Robertson, Bill, Science and Children


Byline: Bill Robertson

Question:

What writing represents what scientists actually do?

Answer:

Often the writing that students in elementary school do in connection with science is their final report of a science fair project. They diligently file a report in the form of the scientific method-introduction, hypothesis, materials, procedure, results, and conclusion. This form of science writing persists through college courses in science, and it isn't unusual for someone majoring in a science discipline to have lab reports as his or her main writing product in science. Of course, one must do a paper or two based on researching and understanding a particular topic in science, but that's usually the extent of writing that ventures beyond reporting labs.

This situation brings up a couple of questions. The first is whether or not a report based on the scientific method accurately represents what scientists do. The second is what kind of writing scientists engage in that goes beyond the reporting of conclusions. I'll try to address those questions in this column. And no, I won't be providing a list of ideas for science fair projects! I know that's a major concern, but it's a topic for another column. For now, just tell 'em to do a baking soda and vinegar volcano (joking!).

First Do, then Write

Does the reporting of science using the scientific method really represent how scientists do science? The short answer is no. Scientists seldom follow the scientific method, even though the reporting of experiments in scientific journals more-or-less follows that template. The question that follows is, "Okay, smart guy, what procedure do scientists follow?" To understand that process, it might help to consider what most kids do when they get a new video game. Do they read the instructions? Nah. They familiarize themselves with the controls and just start playing. They mess around with the game for a while and see what happens. Only then do they go back to the instructions to learn a few things. The instructions make a whole lot more sense once you are somewhat familiar with the game.

Scientists do something similar to what kids do when first playing a video game. They "mess around" a bit with the subject matter. Of course, messing around in science isn't exactly the same as messing around with a video game. Messing around in science means you become familiar with the research already done in your area, and it means trying out a few experiments (or thoughts in the case of theoretical science) just to see what happens. You might even try to reproduce what others have done to hone your skills. The main point is that, until you become familiar with what you're studying, you can't begin to formulate a hypothesis. Formulating a hypothesis is a first step in the scientific method, but it is not the first step in doing science.

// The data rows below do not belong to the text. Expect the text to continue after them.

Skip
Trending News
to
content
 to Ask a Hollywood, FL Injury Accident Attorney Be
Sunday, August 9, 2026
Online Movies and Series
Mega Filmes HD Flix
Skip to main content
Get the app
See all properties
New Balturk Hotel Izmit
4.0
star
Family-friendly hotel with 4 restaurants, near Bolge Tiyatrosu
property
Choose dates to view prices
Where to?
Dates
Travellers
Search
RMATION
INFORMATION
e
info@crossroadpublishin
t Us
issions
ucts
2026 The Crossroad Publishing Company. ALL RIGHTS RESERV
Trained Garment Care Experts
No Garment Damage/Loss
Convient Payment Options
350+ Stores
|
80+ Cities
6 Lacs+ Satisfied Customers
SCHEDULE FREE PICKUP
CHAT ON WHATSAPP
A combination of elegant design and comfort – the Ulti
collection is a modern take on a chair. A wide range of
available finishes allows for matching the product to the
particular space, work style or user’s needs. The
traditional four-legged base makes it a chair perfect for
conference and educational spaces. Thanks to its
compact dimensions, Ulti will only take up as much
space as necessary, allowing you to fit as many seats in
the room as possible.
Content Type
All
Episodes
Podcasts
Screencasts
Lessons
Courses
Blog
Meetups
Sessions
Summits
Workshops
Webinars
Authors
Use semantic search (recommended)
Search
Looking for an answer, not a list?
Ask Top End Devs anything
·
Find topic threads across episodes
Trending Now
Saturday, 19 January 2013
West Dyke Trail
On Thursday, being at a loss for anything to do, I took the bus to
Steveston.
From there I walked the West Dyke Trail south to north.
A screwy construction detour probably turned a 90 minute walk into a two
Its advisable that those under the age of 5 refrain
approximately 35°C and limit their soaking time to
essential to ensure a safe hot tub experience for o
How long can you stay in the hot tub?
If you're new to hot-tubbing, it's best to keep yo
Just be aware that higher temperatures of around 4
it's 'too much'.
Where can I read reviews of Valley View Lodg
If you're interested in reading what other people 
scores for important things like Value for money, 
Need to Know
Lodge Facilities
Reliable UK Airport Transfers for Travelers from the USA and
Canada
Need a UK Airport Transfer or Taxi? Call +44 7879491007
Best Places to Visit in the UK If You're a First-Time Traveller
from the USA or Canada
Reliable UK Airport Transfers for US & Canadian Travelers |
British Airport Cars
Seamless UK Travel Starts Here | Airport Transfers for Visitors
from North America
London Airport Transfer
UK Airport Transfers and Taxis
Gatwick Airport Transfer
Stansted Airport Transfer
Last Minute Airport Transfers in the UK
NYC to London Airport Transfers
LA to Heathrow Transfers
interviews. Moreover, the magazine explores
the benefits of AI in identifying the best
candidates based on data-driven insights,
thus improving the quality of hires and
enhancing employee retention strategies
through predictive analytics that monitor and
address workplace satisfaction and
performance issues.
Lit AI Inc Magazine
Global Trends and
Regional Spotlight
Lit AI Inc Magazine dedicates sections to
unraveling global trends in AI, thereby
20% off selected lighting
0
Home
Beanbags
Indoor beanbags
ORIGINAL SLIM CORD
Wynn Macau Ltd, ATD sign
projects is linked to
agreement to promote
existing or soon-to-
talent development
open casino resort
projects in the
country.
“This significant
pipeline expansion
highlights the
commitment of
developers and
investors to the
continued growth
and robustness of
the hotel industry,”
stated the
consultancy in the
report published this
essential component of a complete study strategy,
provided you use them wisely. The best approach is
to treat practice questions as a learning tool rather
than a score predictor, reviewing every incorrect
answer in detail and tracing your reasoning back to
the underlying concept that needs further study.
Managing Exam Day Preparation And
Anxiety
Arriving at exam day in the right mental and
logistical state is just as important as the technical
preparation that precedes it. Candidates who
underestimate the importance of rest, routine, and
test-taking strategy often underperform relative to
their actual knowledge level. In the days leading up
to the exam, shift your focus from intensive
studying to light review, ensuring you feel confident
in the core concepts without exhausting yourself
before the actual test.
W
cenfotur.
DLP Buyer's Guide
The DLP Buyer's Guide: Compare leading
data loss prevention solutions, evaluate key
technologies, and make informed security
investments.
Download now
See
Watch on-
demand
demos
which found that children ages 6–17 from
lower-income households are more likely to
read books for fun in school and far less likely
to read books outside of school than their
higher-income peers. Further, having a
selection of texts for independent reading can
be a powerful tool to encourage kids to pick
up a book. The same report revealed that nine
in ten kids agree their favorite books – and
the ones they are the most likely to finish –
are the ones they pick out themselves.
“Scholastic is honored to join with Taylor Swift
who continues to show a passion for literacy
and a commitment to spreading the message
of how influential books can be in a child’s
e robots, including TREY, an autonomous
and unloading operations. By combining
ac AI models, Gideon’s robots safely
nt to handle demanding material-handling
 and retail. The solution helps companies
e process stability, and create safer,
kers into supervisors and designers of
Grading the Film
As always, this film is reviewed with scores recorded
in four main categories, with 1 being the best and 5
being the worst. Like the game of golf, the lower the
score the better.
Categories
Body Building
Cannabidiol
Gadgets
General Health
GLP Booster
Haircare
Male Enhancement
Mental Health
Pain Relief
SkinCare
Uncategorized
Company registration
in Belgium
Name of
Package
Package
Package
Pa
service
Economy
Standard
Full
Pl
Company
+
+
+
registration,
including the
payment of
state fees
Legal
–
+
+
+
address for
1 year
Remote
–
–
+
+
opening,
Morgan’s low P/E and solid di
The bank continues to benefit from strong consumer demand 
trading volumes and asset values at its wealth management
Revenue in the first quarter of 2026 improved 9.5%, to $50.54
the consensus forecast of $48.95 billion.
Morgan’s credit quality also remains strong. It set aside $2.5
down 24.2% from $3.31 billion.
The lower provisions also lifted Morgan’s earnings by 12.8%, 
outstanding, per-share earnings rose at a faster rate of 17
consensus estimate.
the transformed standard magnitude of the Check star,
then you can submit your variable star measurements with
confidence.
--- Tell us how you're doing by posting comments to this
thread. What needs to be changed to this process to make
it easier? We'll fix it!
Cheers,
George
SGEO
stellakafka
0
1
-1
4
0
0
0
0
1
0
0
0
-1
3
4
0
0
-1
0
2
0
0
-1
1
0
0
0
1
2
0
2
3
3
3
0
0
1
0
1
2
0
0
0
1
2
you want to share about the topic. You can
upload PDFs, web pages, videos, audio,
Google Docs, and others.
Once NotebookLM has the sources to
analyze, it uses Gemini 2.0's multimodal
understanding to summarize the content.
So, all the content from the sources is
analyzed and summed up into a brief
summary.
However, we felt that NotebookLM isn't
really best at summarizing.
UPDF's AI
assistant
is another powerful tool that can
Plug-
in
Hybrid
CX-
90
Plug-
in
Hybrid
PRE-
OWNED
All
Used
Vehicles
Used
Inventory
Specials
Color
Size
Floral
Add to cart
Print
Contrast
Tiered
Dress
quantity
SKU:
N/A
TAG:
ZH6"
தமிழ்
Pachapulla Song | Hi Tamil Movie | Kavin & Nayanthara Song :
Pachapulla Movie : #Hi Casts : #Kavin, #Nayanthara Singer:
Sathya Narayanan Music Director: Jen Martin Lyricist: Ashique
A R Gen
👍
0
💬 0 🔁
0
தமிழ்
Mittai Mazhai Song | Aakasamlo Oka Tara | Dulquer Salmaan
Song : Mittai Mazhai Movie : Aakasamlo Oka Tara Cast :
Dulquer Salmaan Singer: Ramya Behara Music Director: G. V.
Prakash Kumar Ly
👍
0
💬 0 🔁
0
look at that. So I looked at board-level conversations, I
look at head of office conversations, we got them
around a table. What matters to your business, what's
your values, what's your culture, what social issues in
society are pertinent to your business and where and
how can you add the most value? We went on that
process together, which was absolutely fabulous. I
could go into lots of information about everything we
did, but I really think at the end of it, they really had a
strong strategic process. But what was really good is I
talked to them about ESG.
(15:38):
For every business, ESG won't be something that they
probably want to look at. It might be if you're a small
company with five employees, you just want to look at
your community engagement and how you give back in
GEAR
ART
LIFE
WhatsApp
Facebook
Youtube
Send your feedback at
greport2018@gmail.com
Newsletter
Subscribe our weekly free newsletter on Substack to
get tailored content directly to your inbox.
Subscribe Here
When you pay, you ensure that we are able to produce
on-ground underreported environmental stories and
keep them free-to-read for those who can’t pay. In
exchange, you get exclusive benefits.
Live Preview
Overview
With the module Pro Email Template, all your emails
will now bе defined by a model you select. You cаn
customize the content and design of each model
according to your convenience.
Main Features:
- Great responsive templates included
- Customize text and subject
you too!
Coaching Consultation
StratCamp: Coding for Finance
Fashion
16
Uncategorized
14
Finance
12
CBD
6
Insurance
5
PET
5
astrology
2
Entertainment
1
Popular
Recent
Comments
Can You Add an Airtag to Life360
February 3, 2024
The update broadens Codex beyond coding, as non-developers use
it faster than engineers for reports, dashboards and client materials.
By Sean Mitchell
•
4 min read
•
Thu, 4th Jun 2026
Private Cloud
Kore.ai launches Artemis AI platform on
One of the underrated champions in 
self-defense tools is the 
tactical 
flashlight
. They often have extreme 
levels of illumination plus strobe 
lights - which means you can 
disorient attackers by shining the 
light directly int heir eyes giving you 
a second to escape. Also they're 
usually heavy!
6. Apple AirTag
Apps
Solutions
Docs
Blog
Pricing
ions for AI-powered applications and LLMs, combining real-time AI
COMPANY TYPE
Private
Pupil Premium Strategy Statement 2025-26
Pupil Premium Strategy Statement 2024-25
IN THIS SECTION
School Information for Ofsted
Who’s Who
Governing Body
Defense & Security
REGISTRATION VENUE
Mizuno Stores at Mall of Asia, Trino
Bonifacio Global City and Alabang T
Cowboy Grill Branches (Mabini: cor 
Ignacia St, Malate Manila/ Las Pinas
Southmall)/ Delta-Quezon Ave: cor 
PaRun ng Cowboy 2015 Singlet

Just a quick note about how scientists proceed from the point of formulating a hypothesis. A scientist might start with a particular question to investigate and soon realize that the original question was the wrong one or that the original question has led to a more intriguing question. A scientist who is truly interested in his or her field of study soon has more questions than he or she can answer in a lifetime. This is one of the reasons that scientists take on research assistants to help accomplish goals. Another reason is that graduate assistants are a cheap source of labor!

"Talking" Results

It would be pretty boring if all of science writing involved nothing more than people publishing the results of their experiments. Thankfully for us, that's not all they do. The "scientific community" wouldn't put up with that, anyway. When you make a claim of an experimental result or alteration of a scientific theory, you can expect that others in your discipline will scrutinize your work, looking for errors in procedure or errors in the logic that led you to your particular conclusions.